* [Listed entries]
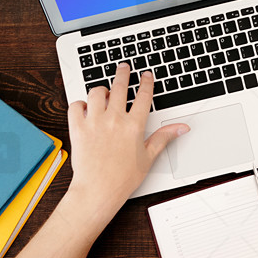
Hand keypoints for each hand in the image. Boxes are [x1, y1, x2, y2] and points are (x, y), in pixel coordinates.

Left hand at [63, 63, 188, 226]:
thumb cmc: (122, 178)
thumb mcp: (148, 157)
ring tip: (104, 92)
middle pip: (119, 87)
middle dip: (123, 73)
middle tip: (124, 67)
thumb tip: (181, 128)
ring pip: (96, 92)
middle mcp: (114, 120)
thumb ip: (164, 137)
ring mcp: (94, 122)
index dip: (146, 83)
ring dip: (101, 90)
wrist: (98, 191)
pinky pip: (75, 105)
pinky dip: (79, 104)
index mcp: (133, 126)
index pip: (143, 96)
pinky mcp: (78, 128)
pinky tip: (85, 108)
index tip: (146, 75)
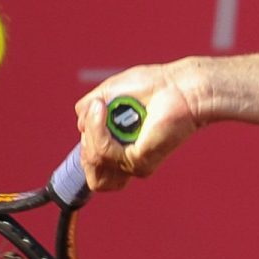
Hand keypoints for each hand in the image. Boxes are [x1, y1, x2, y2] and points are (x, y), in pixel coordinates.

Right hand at [75, 60, 207, 192]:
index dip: (86, 151)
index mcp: (121, 151)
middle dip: (88, 136)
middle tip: (99, 109)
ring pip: (93, 161)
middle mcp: (127, 162)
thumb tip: (80, 127)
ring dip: (91, 133)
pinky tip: (104, 109)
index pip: (94, 173)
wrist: (178, 85)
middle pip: (90, 171)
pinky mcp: (140, 161)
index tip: (91, 122)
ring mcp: (133, 163)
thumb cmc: (150, 87)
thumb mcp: (107, 95)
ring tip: (101, 108)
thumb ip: (88, 112)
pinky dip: (98, 129)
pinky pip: (104, 152)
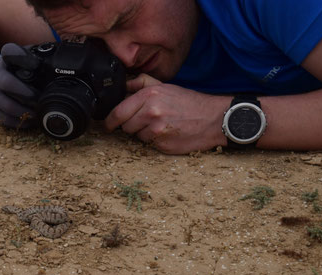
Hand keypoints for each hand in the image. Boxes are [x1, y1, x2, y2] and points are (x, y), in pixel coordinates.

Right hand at [0, 44, 38, 128]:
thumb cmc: (14, 71)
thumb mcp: (21, 60)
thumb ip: (34, 58)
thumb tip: (54, 65)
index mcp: (5, 61)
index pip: (10, 52)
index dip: (22, 57)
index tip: (36, 65)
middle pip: (7, 83)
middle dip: (28, 93)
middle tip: (42, 98)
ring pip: (8, 106)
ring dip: (27, 111)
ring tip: (40, 112)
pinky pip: (7, 120)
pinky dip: (22, 122)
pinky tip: (32, 120)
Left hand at [105, 74, 228, 153]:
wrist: (214, 118)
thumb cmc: (189, 102)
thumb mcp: (166, 85)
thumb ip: (142, 83)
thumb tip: (123, 85)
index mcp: (149, 95)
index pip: (118, 112)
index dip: (110, 120)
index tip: (108, 124)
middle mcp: (151, 112)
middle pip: (124, 126)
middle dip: (131, 125)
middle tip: (146, 120)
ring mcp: (156, 130)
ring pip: (136, 136)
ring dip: (143, 133)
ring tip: (161, 125)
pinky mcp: (162, 144)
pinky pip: (148, 145)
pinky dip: (154, 141)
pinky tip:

* [Task prompt] Only the lines above from the line containing "ring tip: (104, 92)" through the line containing "index mcp: (133, 126)" should be retyped, exactly and with both ends included.

* [Response]
ring tip: (104, 92)
middle pip: (119, 87)
middle dip: (123, 73)
middle tip: (124, 67)
thumb tip: (181, 128)
ring pip: (96, 92)
middle mcp: (114, 120)
thumb ip: (164, 137)
ring mcp: (94, 122)
index dip: (146, 83)
ring dip: (101, 90)
wrist: (98, 191)
pinky pip: (75, 105)
pinky dip: (79, 104)
index mcp: (133, 126)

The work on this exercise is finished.